Copy each line from the data that has the word "unit" in it.

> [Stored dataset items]
*** Begin section ***

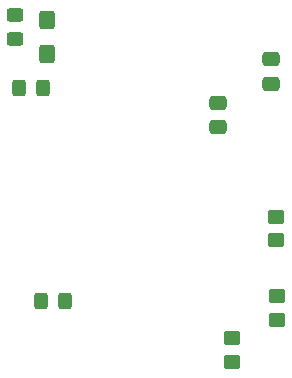
<source format=gbr>
%TF.GenerationSoftware,KiCad,Pcbnew,8.0.4*%
%TF.CreationDate,2024-08-25T20:22:04-07:00*%
%TF.ProjectId,Croissant_Protoboard,43726f69-7373-4616-9e74-5f50726f746f,rev?*%
%TF.SameCoordinates,Original*%
%TF.FileFunction,Paste,Bot*%
%TF.FilePolarity,Positive*%
%FSLAX46Y46*%
G04 Gerber Fmt 4.6, Leading zero omitted, Abs format (unit mm)*
G04 Created by KiCad (PCBNEW 8.0.4) date 2024-08-25 20:22:04*
%MOMM*%
%LPD*%
G01*
G04 APERTURE LIST*
G04 Aperture macros list*
%AMRoundRect*
0 Rectangle with rounded corners*
0 $1 Rounding radius*
0 $2 $3 $4 $5 $6 $7 $8 $9 X,Y pos of 4 corners*
0 Add a 4 corners polygon primitive as box body*
4,1,4,$2,$3,$4,$5,$6,$7,$8,$9,$2,$3,0*
0 Add four circle primitives for the rounded corners*
1,1,$1+$1,$2,$3*
1,1,$1+$1,$4,$5*
1,1,$1+$1,$6,$7*
1,1,$1+$1,$8,$9*
0 Add four rect primitives between the rounded corners*
20,1,$1+$1,$2,$3,$4,$5,0*
20,1,$1+$1,$4,$5,$6,$7,0*
20,1,$1+$1,$6,$7,$8,$9,0*
20,1,$1+$1,$8,$9,$2,$3,0*%
G04 Aperture macros list end*
%ADD10RoundRect,0.250000X0.325000X0.450000X-0.325000X0.450000X-0.325000X-0.450000X0.325000X-0.450000X0*%
%ADD11RoundRect,0.250000X0.475000X-0.337500X0.475000X0.337500X-0.475000X0.337500X-0.475000X-0.337500X0*%
%ADD12RoundRect,0.250000X-0.425000X0.537500X-0.425000X-0.537500X0.425000X-0.537500X0.425000X0.537500X0*%
%ADD13RoundRect,0.250000X-0.450000X0.325000X-0.450000X-0.325000X0.450000X-0.325000X0.450000X0.325000X0*%
%ADD14RoundRect,0.250000X-0.325000X-0.450000X0.325000X-0.450000X0.325000X0.450000X-0.325000X0.450000X0*%
%ADD15RoundRect,0.250000X-0.450000X0.350000X-0.450000X-0.350000X0.450000X-0.350000X0.450000X0.350000X0*%
%ADD16RoundRect,0.250000X0.450000X-0.350000X0.450000X0.350000X-0.450000X0.350000X-0.450000X-0.350000X0*%
%ADD17RoundRect,0.250000X-0.475000X0.337500X-0.475000X-0.337500X0.475000X-0.337500X0.475000X0.337500X0*%
G04 APERTURE END LIST*
D10*
%TO.C,D5*%
X53569020Y-72460861D03*
X51519020Y-72460861D03*
%TD*%
D11*
%TO.C,C2*%
X71000000Y-54037500D03*
X71000000Y-51962500D03*
%TD*%
D12*
%TO.C,C1*%
X51995534Y-48684028D03*
X51995534Y-51559028D03*
%TD*%
D13*
%TO.C,D3*%
X49342599Y-48248883D03*
X49342599Y-50298883D03*
%TD*%
D14*
%TO.C,D2*%
X49656664Y-54405004D03*
X51706664Y-54405004D03*
%TD*%
D15*
%TO.C,R3*%
X67718449Y-75600156D03*
X67718449Y-77600156D03*
%TD*%
D16*
%TO.C,R1*%
X71378594Y-67309837D03*
X71378594Y-65309837D03*
%TD*%
D15*
%TO.C,R2*%
X71506398Y-72015774D03*
X71506398Y-74015774D03*
%TD*%
D17*
%TO.C,C4*%
X66507112Y-55678562D03*
X66507112Y-57753562D03*
%TD*%
M02*

</source>
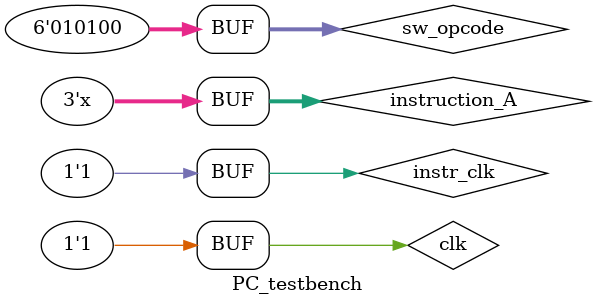
<source format=sv>
module PC_testbench;

    logic clk = 0, instr_clk = 0, rst = 1, RegWrite, MemWrite;
    logic[2:0] instruction_A = 0;
    logic[31:0] target_instruction;
    logic[31:0] probe_register_file, probe_data_memory;
    
    instruction_memory instruction_memory_inst(instr_clk, rst, instruction_A, target_instruction);
    PC PC_inst(clk, rst, instruction_A, RegWrite, MemWrite, probe_register_file, probe_data_memory);

    logic [5:0] opcode, sw_opcode = 6'b010100;
    assign opcode = target_instruction[31:26];
    assign RegWrite = opcode != 0 & opcode != sw_opcode;
    assign MemWrite = opcode == sw_opcode;

    initial begin
        #1; rst = 0; #1; rst = 1;
    end

    always
        begin
            instr_clk = 0;
            clk = 0; #10;
            instruction_A = (instruction_A + 1) % 5;
            if(instruction_A == 0) begin
                #5; rst = 0; #1; rst = 1; #3;
            end
            else #9; 
            instr_clk = 1; #1;
            clk = 1; #20;
        end

endmodule

</source>
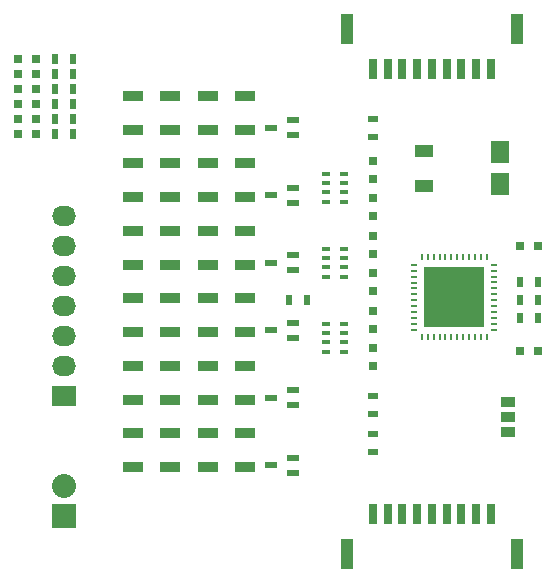
<source format=gbr>
G04 #@! TF.FileFunction,Soldermask,Top*
%FSLAX46Y46*%
G04 Gerber Fmt 4.6, Leading zero omitted, Abs format (unit mm)*
G04 Created by KiCad (PCBNEW (2014-11-27 BZR 5304)-product) date 12/5/2014 1:18:37 AM*
%MOMM*%
G01*
G04 APERTURE LIST*
%ADD10C,0.100000*%
%ADD11R,0.797560X0.797560*%
%ADD12R,1.501140X1.950720*%
%ADD13R,0.750000X0.800000*%
%ADD14R,0.800000X0.750000*%
%ADD15R,1.270000X0.965200*%
%ADD16R,0.500000X0.900000*%
%ADD17R,1.600000X1.000000*%
%ADD18R,0.900000X0.500000*%
%ADD19R,1.700000X0.900000*%
%ADD20R,0.762000X0.431800*%
%ADD21R,2.032000X1.727200*%
%ADD22O,2.032000X1.727200*%
%ADD23R,2.032000X2.032000*%
%ADD24O,2.032000X2.032000*%
%ADD25R,1.000760X0.599440*%
%ADD26R,0.599440X0.248920*%
%ADD27R,0.248920X0.599440*%
%ADD28R,5.150000X5.150000*%
%ADD29R,0.700000X1.700000*%
%ADD30R,1.000000X2.600000*%
G04 APERTURE END LIST*
D10*
D11*
X168795700Y-109855000D03*
X170294300Y-109855000D03*
D12*
X209640400Y-117769300D03*
X209640400Y-120487100D03*
D13*
X198882000Y-118503000D03*
X198882000Y-120003000D03*
X198882000Y-121678000D03*
X198882000Y-123178000D03*
X198882000Y-124853000D03*
X198882000Y-126353000D03*
X198882000Y-128028000D03*
X198882000Y-129528000D03*
X198882000Y-131203000D03*
X198882000Y-132703000D03*
X198882000Y-134378000D03*
X198882000Y-135878000D03*
D14*
X211340000Y-134620000D03*
X212840000Y-134620000D03*
X211340000Y-125730000D03*
X212840000Y-125730000D03*
D11*
X168795700Y-111125000D03*
X170294300Y-111125000D03*
X168795700Y-112395000D03*
X170294300Y-112395000D03*
X168795700Y-113665000D03*
X170294300Y-113665000D03*
X168795700Y-114935000D03*
X170294300Y-114935000D03*
X168795700Y-116205000D03*
X170294300Y-116205000D03*
D15*
X210312000Y-138938000D03*
X210312000Y-140208000D03*
X210312000Y-141478000D03*
D16*
X173470000Y-109855000D03*
X171970000Y-109855000D03*
X173470000Y-111125000D03*
X171970000Y-111125000D03*
X173470000Y-112395000D03*
X171970000Y-112395000D03*
X173470000Y-113665000D03*
X171970000Y-113665000D03*
X173470000Y-114935000D03*
X171970000Y-114935000D03*
X173470000Y-116205000D03*
X171970000Y-116205000D03*
X193245400Y-130304200D03*
X191745400Y-130304200D03*
D17*
X203163400Y-117628200D03*
X203163400Y-120628200D03*
D16*
X212803400Y-128780200D03*
X211303400Y-128780200D03*
X212803400Y-130304200D03*
X211303400Y-130304200D03*
X212803400Y-131828200D03*
X211303400Y-131828200D03*
D18*
X198845400Y-143119200D03*
X198845400Y-141619200D03*
X198845400Y-114949200D03*
X198845400Y-116449200D03*
D19*
X181700400Y-112979200D03*
X181700400Y-115879200D03*
X178525400Y-112979200D03*
X178525400Y-115879200D03*
X181700400Y-118694200D03*
X181700400Y-121594200D03*
X184875400Y-118694200D03*
X184875400Y-121594200D03*
X188050400Y-118694200D03*
X188050400Y-121594200D03*
X184875400Y-124409200D03*
X184875400Y-127309200D03*
X188050400Y-124409200D03*
X188050400Y-127309200D03*
X181700400Y-124409200D03*
X181700400Y-127309200D03*
X178525400Y-124409200D03*
X178525400Y-127309200D03*
X188050400Y-130124200D03*
X188050400Y-133024200D03*
X184875400Y-130124200D03*
X184875400Y-133024200D03*
X181700400Y-130124200D03*
X181700400Y-133024200D03*
X188050400Y-135839200D03*
X188050400Y-138739200D03*
X178525400Y-135839200D03*
X178525400Y-138739200D03*
X181700400Y-135839200D03*
X181700400Y-138739200D03*
X184875400Y-135839200D03*
X184875400Y-138739200D03*
X184875400Y-141554200D03*
X184875400Y-144454200D03*
X188050400Y-141554200D03*
X188050400Y-144454200D03*
X181700400Y-141554200D03*
X181700400Y-144454200D03*
X178525400Y-141554200D03*
X178525400Y-144454200D03*
X188050400Y-112979200D03*
X188050400Y-115879200D03*
X184875400Y-112979200D03*
X184875400Y-115879200D03*
X178525400Y-118694200D03*
X178525400Y-121594200D03*
D20*
X194908400Y-120380420D03*
X196432400Y-120380420D03*
X194908400Y-121177980D03*
X196432400Y-121177980D03*
X194908400Y-119580320D03*
X194908400Y-121978080D03*
X196432400Y-121978080D03*
X196432400Y-119580320D03*
X194908400Y-126730420D03*
X196432400Y-126730420D03*
X194908400Y-127527980D03*
X196432400Y-127527980D03*
X194908400Y-125930320D03*
X194908400Y-128328080D03*
X196432400Y-128328080D03*
X196432400Y-125930320D03*
X194908400Y-133080420D03*
X196432400Y-133080420D03*
X194908400Y-133877980D03*
X196432400Y-133877980D03*
X194908400Y-132280320D03*
X194908400Y-134678080D03*
X196432400Y-134678080D03*
X196432400Y-132280320D03*
D19*
X178525400Y-130124200D03*
X178525400Y-133024200D03*
D18*
X198845400Y-138444200D03*
X198845400Y-139944200D03*
D21*
X172720000Y-138430000D03*
D22*
X172720000Y-135890000D03*
X172720000Y-133350000D03*
X172720000Y-130810000D03*
X172720000Y-128270000D03*
X172720000Y-125730000D03*
X172720000Y-123190000D03*
D23*
X172720000Y-148590000D03*
D24*
X172720000Y-146050000D03*
D25*
X192084960Y-115046760D03*
X192084960Y-116347240D03*
X190185040Y-115697000D03*
X192084960Y-120761760D03*
X192084960Y-122062240D03*
X190185040Y-121412000D03*
X192084960Y-126476760D03*
X192084960Y-127777240D03*
X190185040Y-127127000D03*
X192084960Y-132191760D03*
X192084960Y-133492240D03*
X190185040Y-132842000D03*
X192084960Y-137906760D03*
X192084960Y-139207240D03*
X190185040Y-138557000D03*
X192084960Y-143621760D03*
X192084960Y-144922240D03*
X190185040Y-144272000D03*
D26*
X202341480Y-127299720D03*
X202341480Y-127800100D03*
X202341480Y-128300480D03*
X202341480Y-128800860D03*
X202341480Y-129298700D03*
X202341480Y-129799080D03*
X202341480Y-130299460D03*
X202341480Y-130799840D03*
X202341480Y-131300220D03*
X202341480Y-131800600D03*
X202341480Y-132300980D03*
X202341480Y-132798820D03*
X209138520Y-128795780D03*
X209138520Y-128297940D03*
X209138520Y-127797560D03*
X209138520Y-127297180D03*
D27*
X204990700Y-133449060D03*
X205490000Y-133448000D03*
X205988920Y-133449060D03*
X206489300Y-133449060D03*
X206989680Y-133449060D03*
X207490060Y-133449060D03*
X207990440Y-133449060D03*
X208490820Y-133449060D03*
X202991720Y-133449060D03*
X203492100Y-133449060D03*
X203992480Y-133449060D03*
X204490320Y-133449060D03*
D26*
X209138520Y-132796280D03*
X209141060Y-132295900D03*
X209141060Y-131798060D03*
X209141060Y-131297680D03*
X209141060Y-130797300D03*
X209141060Y-130296920D03*
X209141060Y-129796540D03*
X209141060Y-129296160D03*
D27*
X208490820Y-126649480D03*
X207990440Y-126649480D03*
X207490060Y-126649480D03*
X206992220Y-126649480D03*
X206491840Y-126649480D03*
X205991460Y-126649480D03*
X205491080Y-126649480D03*
X204990700Y-126649480D03*
X204490320Y-126649480D03*
X203989940Y-126649480D03*
X203492100Y-126649480D03*
X202991720Y-126649480D03*
D28*
X205740000Y-130048000D03*
D29*
X208835000Y-110715000D03*
D30*
X211035000Y-107315000D03*
D29*
X207585000Y-110715000D03*
X206335000Y-110715000D03*
X205085000Y-110715000D03*
X203835000Y-110715000D03*
X202585000Y-110715000D03*
X201335000Y-110715000D03*
X200085000Y-110715000D03*
X198835000Y-110715000D03*
D30*
X196635000Y-107315000D03*
D29*
X198835000Y-148365000D03*
D30*
X196635000Y-151765000D03*
D29*
X200085000Y-148365000D03*
X201335000Y-148365000D03*
X202585000Y-148365000D03*
X203835000Y-148365000D03*
X205085000Y-148365000D03*
X206335000Y-148365000D03*
X207585000Y-148365000D03*
X208835000Y-148365000D03*
D30*
X211035000Y-151765000D03*
M02*

</source>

*** End section ***

> [RESPONSE TO THIS TASK]
G04 Gerber Fmt 4.6, Leading zero omitted, Abs format (unit mm)*
G04 Gerber Fmt 4.6, Leading zero omitted, Abs format (unit mm)*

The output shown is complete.